Further, to the extent there is any ambiguity regarding the scope of the notice and cure provision, it must be construed against Chase, the drafter of the contract. See Cal. Civ. Code § 1654 ("In cases of uncertainty not removed by the preceding rules, the language of a contract should be interpreted most strongly against the party who caused the uncertainty to exist."). To deprive Plaintiffs of recourse to their statutory rights based on an ambiguous contractual provision would also frustrate the consumer protection purposes of those statutes.

Accordingly, Plaintiffs' failure to comply with the notice and cure provisions does not foreclose their claims.

C. HOLA Preemption

Plaintiffs' UCL claim is premised on the allegation that Chase's failure to pay interest on Plaintiffs' mortgage escrow accounts violates California Civil Code § 2954.8 and 15 U.S.C. § 1639d(g), a provision of the Dodd-Frank Wall Street Reform and Consumer Protection Act ("Dodd-Frank") governing the administration of mandatory escrow accounts. Under the Ninth Circuit's Lusnak ruling, however, Plaintiffs cannot rely on 15 U.S.C. § 1639d(g), because their mortgages all predate the enactment of § 1639d(g). See Lusnak, 883 F.3d at 1197 ("Congress intended the detailed requirements in section 1639d to apply to accounts established pursuant to that section after it took effect in 2013."). Plaintiffs must therefore rest their UCL claims upon § 2954.8.

• DATA

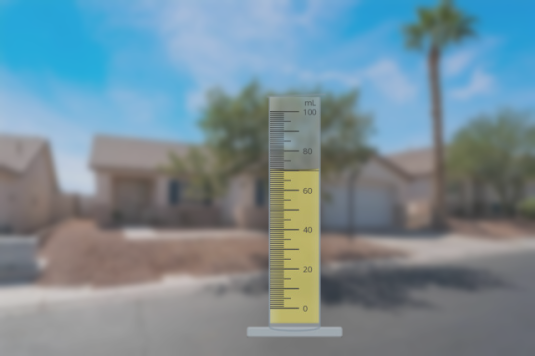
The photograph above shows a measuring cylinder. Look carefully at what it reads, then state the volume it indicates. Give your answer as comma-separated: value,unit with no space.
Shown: 70,mL
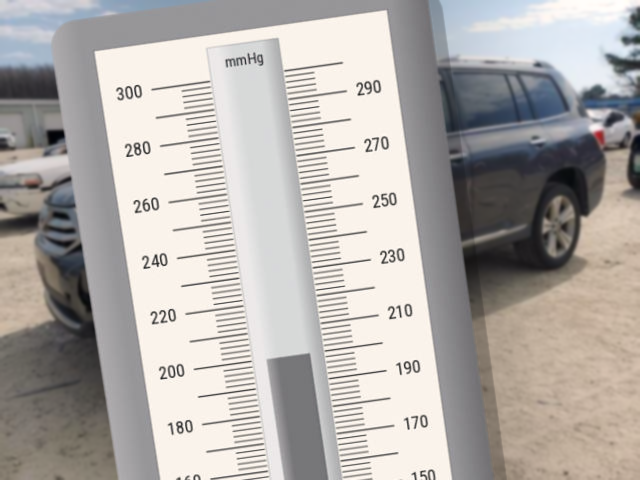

• YOUR INSTRUCTIONS
Write out the legal excerpt word for word, from "C. HOLA Preemption" up to and including "upon § 2954.8.". Rely solely on the legal excerpt, not on the material.

• PROBLEM SOLUTION
C. HOLA Preemption

Plaintiffs' UCL claim is premised on the allegation that Chase's failure to pay interest on Plaintiffs' mortgage escrow accounts violates California Civil Code § 2954.8 and 15 U.S.C. § 1639d(g), a provision of the Dodd-Frank Wall Street Reform and Consumer Protection Act ("Dodd-Frank") governing the administration of mandatory escrow accounts. Under the Ninth Circuit's Lusnak ruling, however, Plaintiffs cannot rely on 15 U.S.C. § 1639d(g), because their mortgages all predate the enactment of § 1639d(g). See Lusnak, 883 F.3d at 1197 ("Congress intended the detailed requirements in section 1639d to apply to accounts established pursuant to that section after it took effect in 2013."). Plaintiffs must therefore rest their UCL claims upon § 2954.8.